RBG Plastics d/b/ Restaurantware, LLC v. Sparkles Gift & Party Shop, Inc., No. 24-cv-02155 (N.D. Ill. Sept. 29, 2025) (Valderrama, J.).
Judge Valderrama denied defendants’ motion to dismiss trademark infringement claims but granted dismissal of false advertising and Illinois Consumer Fraud Act (ICFA) claims in this dispute over plaintiff’s RESTAURANTWARE trademark.
As an initial matter, plaintiff RBG Plastics was correct that defendant Sparkles’ Fed. R. Civ. P. 12(c) motion was premature because RBG Plastics had not yet responded to Sparkles’ counterclaims. The Court, therefore, did not hear the Rule 12(c) motion, but following the lead of numerous other courts, it treated the motion as a Fed.

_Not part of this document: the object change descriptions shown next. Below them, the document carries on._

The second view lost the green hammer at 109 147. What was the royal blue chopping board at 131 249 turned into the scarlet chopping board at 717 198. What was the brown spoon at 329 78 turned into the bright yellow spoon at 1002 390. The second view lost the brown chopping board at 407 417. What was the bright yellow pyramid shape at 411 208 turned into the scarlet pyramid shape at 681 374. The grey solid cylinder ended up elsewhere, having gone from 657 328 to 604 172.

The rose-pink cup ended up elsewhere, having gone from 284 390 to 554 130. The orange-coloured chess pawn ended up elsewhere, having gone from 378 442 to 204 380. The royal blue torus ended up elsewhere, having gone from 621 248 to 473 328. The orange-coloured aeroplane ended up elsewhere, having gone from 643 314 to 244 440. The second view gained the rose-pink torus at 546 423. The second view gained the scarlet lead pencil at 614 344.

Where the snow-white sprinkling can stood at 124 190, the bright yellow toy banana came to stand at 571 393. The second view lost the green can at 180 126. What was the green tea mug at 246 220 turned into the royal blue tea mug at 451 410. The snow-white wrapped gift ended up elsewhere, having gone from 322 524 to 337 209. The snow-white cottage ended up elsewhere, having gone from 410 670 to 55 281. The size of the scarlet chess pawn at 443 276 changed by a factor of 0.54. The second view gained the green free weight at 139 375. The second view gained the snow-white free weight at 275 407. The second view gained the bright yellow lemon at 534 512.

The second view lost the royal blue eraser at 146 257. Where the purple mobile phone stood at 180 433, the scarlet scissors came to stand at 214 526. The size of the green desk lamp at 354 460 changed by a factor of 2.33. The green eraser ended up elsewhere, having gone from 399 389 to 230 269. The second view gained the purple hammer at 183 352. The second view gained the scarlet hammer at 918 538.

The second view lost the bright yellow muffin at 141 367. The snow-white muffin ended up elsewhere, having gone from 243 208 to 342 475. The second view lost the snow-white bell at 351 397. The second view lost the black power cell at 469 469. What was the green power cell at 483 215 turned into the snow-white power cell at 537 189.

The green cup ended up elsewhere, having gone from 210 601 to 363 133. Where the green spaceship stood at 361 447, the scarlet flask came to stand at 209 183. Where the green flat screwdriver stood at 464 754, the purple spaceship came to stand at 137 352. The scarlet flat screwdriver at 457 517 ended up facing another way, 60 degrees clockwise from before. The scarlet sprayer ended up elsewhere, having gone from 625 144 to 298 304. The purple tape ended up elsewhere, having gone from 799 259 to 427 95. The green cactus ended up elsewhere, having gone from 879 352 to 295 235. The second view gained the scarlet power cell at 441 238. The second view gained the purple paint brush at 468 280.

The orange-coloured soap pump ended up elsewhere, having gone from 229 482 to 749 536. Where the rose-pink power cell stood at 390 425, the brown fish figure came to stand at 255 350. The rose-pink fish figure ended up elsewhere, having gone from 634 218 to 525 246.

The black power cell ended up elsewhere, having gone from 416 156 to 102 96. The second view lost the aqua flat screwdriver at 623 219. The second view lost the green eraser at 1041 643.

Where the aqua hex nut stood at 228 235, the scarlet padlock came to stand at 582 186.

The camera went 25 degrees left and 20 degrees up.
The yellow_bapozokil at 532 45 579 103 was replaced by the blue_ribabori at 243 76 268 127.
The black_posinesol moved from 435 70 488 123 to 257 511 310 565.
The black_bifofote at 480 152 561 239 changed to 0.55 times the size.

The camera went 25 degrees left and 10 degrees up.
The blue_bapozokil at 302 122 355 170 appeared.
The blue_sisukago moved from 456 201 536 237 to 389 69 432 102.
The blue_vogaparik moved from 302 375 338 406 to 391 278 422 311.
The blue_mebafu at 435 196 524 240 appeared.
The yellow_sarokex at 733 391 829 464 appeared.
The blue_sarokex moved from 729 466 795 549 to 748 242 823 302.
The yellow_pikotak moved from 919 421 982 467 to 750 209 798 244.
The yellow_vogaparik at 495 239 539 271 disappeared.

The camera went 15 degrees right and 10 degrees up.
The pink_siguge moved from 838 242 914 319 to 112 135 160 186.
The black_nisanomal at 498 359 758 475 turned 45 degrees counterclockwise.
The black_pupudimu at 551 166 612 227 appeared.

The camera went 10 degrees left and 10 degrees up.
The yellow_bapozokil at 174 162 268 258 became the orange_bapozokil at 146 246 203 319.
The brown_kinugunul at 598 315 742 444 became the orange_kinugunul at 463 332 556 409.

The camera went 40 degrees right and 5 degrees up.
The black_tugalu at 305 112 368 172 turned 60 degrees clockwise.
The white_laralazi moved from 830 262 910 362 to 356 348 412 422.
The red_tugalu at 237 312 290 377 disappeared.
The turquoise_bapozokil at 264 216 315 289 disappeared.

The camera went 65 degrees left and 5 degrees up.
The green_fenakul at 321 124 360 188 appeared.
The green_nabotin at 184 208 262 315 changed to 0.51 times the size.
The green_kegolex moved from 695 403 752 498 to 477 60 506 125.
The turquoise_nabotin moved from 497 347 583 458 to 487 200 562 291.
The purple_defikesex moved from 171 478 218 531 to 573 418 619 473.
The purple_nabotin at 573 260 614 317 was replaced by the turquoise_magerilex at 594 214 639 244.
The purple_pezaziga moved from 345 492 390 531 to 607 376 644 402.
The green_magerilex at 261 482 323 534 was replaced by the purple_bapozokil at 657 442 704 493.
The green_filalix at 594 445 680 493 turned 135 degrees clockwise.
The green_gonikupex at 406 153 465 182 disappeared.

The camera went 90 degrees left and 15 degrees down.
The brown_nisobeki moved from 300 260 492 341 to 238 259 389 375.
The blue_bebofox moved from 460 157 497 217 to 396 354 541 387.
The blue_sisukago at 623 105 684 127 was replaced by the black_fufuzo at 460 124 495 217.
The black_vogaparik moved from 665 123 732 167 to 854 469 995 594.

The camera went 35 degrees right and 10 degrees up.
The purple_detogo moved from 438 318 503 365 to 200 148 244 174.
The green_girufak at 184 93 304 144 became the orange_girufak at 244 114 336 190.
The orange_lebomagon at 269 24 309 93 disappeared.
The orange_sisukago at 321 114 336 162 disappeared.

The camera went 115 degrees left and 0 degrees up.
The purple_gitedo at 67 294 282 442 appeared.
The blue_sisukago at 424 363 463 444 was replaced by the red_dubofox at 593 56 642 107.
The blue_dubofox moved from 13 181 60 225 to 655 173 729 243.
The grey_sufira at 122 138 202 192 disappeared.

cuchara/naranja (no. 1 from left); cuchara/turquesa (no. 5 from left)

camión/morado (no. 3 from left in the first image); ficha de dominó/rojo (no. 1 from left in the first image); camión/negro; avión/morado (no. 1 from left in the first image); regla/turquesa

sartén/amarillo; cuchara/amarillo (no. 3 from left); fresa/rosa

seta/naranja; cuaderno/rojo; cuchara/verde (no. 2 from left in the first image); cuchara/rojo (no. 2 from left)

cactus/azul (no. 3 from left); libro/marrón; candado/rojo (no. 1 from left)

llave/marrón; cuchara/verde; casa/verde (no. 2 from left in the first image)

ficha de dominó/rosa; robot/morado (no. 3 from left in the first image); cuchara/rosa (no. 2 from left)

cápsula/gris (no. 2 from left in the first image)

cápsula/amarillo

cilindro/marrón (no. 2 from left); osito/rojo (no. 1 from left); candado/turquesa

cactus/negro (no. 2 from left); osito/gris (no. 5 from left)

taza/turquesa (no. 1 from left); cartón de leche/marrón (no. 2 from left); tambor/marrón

R. Civ. P. 12(b)(6) motion and decided it based upon the motion to dismiss standard. Furthermore, while Sparkles’ Rule 12(b)(6) motion was late because it had already answered RBG’s complaint, the Court still decided it because it was already considering the Rule 12(c) grounds under the Rule 12(b)(6) standard.
On the trademark claims, the Court methodically analyzed the seven-factor likelihood of confusion test (except the degree of care factor because neither party addressed it in briefing), finding plaintiff RBG sufficiently pled most factors despite some conclusory allegations. The Court noted that the identical marks, similar products (food service items), and overlapping distribution channels supported confusion. While allegations of actual confusion and intent to “palm off” were conclusory, the Court held this did not defeat the claims at the pleading stage, noting the “fact-intensive analysis” typically required.
The Court rejected defendants’ fair use defense at this stage, stating it would not engage in the fact-intensive analysis fair use requires at the motion to dismiss stage.
However, the Court dismissed the false advertising claim under Rule 9(b)’s heightened pleading standard, finding plaintiff failed to identify any false statement of fact about defendants’ products. The Court distinguished trademark infringement from false advertising, noting the latter requires statements about “the nature, characteristics, qualities, or geographic origin” of goods.
The Court also dismissed the ICFA claim, holding plaintiff lacked standing as it was neither a consumer nor demonstrated the required “consumer nexus” showing market-wide impact.